Let `f (x)= (x-a) (x-b)(x-c)` be a ral vlued function where `a lt b c (a,b,c in R)` such that `f ''(alpha ) =0.` Then if `alpha in ( c _(1), c _(2)),` which one of the following is correct ?

To solve the problem, we need to analyze the function \( f(x) = (x-a)(x-b)(x-c) \) and its derivatives. We are given that \( f''(\alpha) = 0 \) and that \( \alpha \) lies in the interval \( (c_1, c_2) \).
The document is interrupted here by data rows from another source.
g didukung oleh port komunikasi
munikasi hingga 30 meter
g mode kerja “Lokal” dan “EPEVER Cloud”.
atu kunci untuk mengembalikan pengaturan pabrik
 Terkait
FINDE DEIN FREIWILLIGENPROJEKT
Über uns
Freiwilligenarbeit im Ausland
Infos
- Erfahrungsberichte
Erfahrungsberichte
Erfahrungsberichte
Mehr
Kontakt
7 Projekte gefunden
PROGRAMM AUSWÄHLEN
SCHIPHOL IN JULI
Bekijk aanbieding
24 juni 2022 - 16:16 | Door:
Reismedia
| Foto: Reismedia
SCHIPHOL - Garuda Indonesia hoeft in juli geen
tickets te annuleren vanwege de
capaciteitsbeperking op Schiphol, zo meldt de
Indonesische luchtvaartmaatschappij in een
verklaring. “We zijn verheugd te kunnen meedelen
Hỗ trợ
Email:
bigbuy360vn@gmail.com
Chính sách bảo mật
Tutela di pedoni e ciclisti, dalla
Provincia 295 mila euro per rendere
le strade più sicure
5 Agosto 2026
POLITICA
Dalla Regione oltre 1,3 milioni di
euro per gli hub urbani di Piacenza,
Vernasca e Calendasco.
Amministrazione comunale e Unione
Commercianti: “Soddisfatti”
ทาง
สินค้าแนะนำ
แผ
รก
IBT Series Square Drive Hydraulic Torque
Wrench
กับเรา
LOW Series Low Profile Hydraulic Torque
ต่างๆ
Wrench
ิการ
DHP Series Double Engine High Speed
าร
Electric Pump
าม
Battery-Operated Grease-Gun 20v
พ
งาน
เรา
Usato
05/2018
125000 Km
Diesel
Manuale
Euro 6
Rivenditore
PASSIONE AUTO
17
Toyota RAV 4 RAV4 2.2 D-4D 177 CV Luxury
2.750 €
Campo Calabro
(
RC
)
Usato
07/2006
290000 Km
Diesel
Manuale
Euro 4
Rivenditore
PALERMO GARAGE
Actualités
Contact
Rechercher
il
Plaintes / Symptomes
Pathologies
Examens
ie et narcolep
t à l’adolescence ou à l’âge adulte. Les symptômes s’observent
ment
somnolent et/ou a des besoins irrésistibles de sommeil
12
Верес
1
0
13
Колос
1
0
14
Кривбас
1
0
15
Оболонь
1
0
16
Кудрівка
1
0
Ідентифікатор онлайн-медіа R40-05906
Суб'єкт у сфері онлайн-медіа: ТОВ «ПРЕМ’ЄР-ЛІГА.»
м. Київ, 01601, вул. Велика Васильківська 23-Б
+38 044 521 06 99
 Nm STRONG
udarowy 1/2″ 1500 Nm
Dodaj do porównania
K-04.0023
Let's go through the steps to find the correct option. ### Step 1: Find the first derivative \( f'(x) \) Using the product rule, we differentiate \( f(x) \): \[ f'(x) = (x-a)(x-b)'(x-c) + (x-a)(x-b)(x-c)' \] Calculating the derivatives: \[ f'(x) = (x-a)(1)(x-c) + (x-a)(x-b)(1) \] \[ = (x-a)(x-c) + (x-a)(x-b) \] \[ = (x-a)((x-c) + (x-b)) \] \[ = (x-a)(2x - (b+c)) \] ### Step 2: Find the second derivative \( f''(x) \) Now we differentiate \( f'(x) \): \[ f''(x) = \frac{d}{dx}[(x-a)(2x - (b+c))] \] Using the product rule again: \[ f''(x) = (x-a)'(2x - (b+c)) + (x-a)(2) \] \[ = (1)(2x - (b+c)) + (x-a)(2) \] \[ = 2x - (b+c) + 2(x-a) \] \[ = 2x - (b+c) + 2x - 2a \] \[ = 4x - (b+c + 2a) \] ### Step 3: Set \( f''(\alpha) = 0 \) Now, we set the second derivative equal to zero: \[ 4\alpha - (b+c + 2a) = 0 \] \[ 4\alpha = b + c + 2a \] \[ \alpha = \frac{b + c + 2a}{4} \] ### Step 4: Analyze the interval \( (c_1, c_2) \) Given that \( \alpha \) lies in the interval \( (c_1, c_2) \), we have: \[ c_1 < \frac{b + c + 2a}{4} < c_2 \] ### Step 5: Evaluate the options 1. **Option A**: \( \alpha < c_1 \) - Incorrect, as \( \alpha \) is in the interval \( (c_1, c_2) \). 2. **Option B**: \( \alpha < c_1 \) - Incorrect, same reasoning as above. 3. **Option C**: \( b < c_1 \) and \( c_2 < c \) - This cannot be determined as true or false without further information about \( b \) and \( c \). 4. **Option D**: This option is the only one that remains valid based on the analysis. ### Conclusion Thus, the correct answer is **Option D**.